» Aim of the exercise: What follows are records. Restate all of them word for word.

[Extracted page text data]
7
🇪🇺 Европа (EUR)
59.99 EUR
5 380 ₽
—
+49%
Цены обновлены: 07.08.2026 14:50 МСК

» Task solution:
7
🇪🇺 Европа (EUR)
59.99 EUR
5 380 ₽
—
+49%
Цены обновлены: 07.08.2026 14:50 МСК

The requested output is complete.